GonePro Teil 1: Kanone mit kecker Krake

G30 Kanone mit kesser Krake
Inzwischen ist für meine neue Videokamera vom Typ Canon LEGRIA HF G30 auch das passende Tauchgehäuse von Ikelite eingetroffen. Die Kanone hat also nun eine kecke Krake als Begleiter.

Aber wie schlägt sich das neue Gespann aus Kanone und Krake denn nun so in der Unterwasser-Praxis? Zeit also für einen ersten Erfahrungsbericht frisch aus dem Happurger Baggersee...
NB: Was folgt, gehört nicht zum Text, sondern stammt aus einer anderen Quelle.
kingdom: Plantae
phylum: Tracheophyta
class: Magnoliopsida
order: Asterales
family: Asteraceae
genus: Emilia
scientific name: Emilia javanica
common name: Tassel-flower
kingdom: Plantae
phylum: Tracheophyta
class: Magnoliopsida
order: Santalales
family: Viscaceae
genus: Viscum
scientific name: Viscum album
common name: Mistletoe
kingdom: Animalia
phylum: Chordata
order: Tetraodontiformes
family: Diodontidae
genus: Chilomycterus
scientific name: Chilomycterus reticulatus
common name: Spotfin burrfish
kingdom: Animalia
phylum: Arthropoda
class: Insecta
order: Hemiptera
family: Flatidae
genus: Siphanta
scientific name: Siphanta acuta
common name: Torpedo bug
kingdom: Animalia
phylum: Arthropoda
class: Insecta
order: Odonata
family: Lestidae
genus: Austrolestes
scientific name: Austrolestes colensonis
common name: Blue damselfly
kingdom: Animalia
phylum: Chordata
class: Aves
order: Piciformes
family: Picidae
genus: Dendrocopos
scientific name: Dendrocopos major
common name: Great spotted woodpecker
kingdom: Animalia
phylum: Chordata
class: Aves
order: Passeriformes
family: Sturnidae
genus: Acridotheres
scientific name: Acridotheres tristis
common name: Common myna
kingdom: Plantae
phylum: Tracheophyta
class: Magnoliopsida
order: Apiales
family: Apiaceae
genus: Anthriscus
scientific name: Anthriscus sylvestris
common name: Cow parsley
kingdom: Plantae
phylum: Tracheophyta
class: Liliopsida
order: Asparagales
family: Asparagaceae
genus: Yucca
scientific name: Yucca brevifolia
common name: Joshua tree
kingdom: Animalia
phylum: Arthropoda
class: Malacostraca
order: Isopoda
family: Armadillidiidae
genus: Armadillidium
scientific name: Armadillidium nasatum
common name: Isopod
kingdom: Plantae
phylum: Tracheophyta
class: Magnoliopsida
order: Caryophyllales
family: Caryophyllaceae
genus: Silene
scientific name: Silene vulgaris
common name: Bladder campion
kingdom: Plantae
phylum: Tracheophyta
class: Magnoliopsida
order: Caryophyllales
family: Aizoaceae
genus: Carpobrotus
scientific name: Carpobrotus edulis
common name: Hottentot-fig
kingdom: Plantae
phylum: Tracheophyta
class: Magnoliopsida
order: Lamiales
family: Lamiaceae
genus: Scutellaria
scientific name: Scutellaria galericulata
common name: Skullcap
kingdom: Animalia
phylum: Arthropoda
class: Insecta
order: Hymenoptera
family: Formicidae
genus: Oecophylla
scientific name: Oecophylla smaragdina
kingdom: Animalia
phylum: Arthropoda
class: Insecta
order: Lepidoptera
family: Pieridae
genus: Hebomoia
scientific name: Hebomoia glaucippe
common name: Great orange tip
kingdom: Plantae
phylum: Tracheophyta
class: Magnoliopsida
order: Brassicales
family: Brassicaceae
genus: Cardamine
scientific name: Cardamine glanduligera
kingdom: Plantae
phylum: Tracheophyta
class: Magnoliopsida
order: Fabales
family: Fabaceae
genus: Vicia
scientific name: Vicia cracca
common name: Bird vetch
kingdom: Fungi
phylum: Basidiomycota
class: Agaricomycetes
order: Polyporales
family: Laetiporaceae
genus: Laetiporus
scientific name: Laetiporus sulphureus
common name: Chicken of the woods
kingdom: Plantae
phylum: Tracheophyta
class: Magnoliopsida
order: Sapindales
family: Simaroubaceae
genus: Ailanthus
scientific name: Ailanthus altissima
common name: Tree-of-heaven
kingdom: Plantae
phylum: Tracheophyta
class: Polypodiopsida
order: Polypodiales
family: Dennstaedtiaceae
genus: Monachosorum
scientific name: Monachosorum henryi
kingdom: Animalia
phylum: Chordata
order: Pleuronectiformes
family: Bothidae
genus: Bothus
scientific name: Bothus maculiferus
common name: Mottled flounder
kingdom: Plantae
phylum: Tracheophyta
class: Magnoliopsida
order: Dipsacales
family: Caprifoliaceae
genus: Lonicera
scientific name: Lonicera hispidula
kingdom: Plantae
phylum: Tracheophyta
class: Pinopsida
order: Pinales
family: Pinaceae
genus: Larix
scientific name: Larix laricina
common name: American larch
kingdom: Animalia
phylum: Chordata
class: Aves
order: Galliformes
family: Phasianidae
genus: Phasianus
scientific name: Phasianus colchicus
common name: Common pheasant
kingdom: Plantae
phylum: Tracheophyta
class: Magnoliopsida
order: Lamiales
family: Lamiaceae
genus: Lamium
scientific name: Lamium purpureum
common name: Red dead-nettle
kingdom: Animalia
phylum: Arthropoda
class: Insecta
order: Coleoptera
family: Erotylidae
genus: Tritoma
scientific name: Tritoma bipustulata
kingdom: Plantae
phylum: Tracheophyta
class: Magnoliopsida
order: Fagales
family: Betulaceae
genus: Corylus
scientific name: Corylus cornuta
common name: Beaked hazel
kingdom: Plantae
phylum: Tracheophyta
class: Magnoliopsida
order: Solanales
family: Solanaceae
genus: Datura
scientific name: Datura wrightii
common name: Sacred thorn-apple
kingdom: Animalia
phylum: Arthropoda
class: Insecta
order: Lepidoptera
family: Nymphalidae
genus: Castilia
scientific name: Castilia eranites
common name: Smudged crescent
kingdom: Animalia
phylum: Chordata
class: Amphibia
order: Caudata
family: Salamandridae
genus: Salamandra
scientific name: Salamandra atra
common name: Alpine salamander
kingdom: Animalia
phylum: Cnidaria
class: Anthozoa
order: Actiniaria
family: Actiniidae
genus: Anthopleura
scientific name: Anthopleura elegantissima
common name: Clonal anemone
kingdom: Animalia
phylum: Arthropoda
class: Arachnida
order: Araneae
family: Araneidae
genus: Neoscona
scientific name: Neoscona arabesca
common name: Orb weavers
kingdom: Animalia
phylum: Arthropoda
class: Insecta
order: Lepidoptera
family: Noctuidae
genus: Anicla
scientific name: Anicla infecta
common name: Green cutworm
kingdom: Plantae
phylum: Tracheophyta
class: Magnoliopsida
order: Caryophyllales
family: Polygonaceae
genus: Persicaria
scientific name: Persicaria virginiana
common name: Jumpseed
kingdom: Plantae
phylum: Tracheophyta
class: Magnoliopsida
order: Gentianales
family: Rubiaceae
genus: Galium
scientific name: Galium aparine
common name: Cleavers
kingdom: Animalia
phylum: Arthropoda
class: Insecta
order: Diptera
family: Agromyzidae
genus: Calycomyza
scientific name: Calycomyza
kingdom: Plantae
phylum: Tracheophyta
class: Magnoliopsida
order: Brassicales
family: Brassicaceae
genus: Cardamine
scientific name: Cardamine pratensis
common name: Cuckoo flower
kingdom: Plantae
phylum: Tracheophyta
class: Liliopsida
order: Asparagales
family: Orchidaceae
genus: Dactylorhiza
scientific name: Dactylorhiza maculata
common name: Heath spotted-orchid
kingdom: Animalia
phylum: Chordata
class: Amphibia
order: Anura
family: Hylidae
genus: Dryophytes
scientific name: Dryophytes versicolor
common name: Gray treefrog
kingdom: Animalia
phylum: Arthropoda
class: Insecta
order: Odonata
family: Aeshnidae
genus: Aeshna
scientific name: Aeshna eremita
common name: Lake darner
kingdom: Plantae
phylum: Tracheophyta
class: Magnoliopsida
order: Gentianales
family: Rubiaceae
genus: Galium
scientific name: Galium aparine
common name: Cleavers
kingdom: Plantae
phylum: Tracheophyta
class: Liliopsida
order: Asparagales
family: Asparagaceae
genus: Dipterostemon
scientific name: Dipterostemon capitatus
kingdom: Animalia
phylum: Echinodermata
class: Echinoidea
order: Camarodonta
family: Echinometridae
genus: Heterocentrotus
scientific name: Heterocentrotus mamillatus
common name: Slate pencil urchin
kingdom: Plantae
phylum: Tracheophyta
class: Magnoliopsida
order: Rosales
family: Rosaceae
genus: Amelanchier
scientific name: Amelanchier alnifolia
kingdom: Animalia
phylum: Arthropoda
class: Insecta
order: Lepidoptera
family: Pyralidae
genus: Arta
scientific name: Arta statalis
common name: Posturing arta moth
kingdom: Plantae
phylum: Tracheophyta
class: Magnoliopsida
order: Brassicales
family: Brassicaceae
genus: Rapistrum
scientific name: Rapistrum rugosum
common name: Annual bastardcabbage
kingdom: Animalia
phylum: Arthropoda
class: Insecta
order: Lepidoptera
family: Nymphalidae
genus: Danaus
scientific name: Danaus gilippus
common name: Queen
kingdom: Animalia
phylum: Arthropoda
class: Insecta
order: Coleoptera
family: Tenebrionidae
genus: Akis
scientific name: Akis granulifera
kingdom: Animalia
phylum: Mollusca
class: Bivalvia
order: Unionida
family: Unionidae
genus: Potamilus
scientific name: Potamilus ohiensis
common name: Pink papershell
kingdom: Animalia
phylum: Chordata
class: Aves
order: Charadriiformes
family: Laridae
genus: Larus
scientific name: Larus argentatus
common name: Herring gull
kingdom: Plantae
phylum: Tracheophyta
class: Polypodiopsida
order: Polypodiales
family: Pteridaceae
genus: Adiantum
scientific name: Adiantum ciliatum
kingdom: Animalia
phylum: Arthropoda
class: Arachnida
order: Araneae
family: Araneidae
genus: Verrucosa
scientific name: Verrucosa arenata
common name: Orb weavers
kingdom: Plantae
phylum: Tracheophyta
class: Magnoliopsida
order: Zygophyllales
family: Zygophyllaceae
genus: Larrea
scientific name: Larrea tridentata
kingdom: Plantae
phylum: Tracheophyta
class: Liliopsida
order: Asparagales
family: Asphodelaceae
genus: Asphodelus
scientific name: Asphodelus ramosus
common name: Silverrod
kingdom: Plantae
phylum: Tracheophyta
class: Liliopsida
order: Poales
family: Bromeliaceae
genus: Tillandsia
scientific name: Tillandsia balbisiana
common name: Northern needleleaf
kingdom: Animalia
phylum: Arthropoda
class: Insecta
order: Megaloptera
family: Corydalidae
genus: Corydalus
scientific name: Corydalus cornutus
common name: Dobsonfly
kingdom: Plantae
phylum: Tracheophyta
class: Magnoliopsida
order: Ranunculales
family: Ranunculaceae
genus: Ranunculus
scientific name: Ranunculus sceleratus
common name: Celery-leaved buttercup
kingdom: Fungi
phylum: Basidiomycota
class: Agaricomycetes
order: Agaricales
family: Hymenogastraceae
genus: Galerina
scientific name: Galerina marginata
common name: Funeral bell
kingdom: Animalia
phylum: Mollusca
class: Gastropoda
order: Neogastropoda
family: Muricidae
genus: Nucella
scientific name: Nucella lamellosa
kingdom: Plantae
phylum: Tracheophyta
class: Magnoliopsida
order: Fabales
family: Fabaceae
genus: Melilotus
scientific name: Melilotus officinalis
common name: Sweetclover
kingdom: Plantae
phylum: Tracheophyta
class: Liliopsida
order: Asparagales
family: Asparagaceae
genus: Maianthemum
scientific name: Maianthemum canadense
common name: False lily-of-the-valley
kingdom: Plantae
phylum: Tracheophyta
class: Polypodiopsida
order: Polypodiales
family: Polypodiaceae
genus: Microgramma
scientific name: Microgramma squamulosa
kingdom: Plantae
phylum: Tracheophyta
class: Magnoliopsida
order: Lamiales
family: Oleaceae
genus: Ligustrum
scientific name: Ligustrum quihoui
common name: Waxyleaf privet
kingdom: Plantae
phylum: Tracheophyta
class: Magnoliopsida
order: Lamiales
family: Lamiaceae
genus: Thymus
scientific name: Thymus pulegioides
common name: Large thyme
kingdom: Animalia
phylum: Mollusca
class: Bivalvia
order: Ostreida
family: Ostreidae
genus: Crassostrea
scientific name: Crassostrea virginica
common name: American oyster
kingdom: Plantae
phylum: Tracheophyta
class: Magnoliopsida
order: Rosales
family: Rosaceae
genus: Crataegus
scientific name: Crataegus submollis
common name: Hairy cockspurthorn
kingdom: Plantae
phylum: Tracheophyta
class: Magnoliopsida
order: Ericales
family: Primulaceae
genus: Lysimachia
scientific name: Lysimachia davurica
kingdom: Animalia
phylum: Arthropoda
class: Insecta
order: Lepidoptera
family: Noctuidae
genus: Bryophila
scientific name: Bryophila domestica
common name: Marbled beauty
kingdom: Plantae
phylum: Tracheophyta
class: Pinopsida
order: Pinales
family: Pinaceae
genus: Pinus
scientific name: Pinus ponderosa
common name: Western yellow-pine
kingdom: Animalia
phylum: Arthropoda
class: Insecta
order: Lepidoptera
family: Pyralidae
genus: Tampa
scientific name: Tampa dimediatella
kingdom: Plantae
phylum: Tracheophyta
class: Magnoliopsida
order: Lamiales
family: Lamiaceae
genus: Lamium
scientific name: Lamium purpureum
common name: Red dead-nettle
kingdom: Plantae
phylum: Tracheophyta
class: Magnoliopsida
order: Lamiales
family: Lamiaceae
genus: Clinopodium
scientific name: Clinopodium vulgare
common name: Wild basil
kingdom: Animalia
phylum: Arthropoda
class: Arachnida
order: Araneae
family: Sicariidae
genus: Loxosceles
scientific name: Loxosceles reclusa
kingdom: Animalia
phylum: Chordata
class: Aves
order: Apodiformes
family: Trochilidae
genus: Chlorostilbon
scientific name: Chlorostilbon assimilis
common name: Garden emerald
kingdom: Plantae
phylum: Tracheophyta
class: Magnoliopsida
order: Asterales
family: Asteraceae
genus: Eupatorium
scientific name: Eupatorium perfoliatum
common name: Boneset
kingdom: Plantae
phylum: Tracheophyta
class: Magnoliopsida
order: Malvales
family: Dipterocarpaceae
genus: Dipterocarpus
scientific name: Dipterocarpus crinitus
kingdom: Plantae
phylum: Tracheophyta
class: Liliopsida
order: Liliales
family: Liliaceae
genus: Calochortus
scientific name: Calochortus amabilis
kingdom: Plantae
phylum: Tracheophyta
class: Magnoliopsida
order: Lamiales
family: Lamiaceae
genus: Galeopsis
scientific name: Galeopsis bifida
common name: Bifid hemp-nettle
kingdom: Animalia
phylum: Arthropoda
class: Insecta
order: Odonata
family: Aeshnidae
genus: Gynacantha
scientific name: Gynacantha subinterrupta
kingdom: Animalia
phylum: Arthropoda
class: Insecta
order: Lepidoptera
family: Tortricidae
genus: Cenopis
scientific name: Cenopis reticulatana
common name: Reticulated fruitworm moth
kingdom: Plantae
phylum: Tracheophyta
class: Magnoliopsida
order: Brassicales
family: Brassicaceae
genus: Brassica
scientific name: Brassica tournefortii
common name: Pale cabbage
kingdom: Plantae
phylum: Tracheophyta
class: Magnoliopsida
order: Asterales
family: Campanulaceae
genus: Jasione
Kanonenkrake statt Anti-Helden


Eigentlich war ich ja mit meinen Fixfokus-Brühwürfeln ganz zufrieden. Einfach nur ausrichten und filmen, was dank des Rückwanddisplays ganz leidlich funktioniert. Und seit der GoPro HD Hero 3 Black Edition war das Bildrauschen des Bildsensors so vergleichsweise gering, dass sich dank Protune der Weißabgleich komplett ausschalten ließ (wobei zugleich die interne Entrauschung leider auch abgeschaltet wird). Das war die beste Idee, die GoPro meiner Meinung nach in all den Jahren zuwege gebracht hat. Deshalb habe ich auch über viele Fehler der Heros hinweg gesehen.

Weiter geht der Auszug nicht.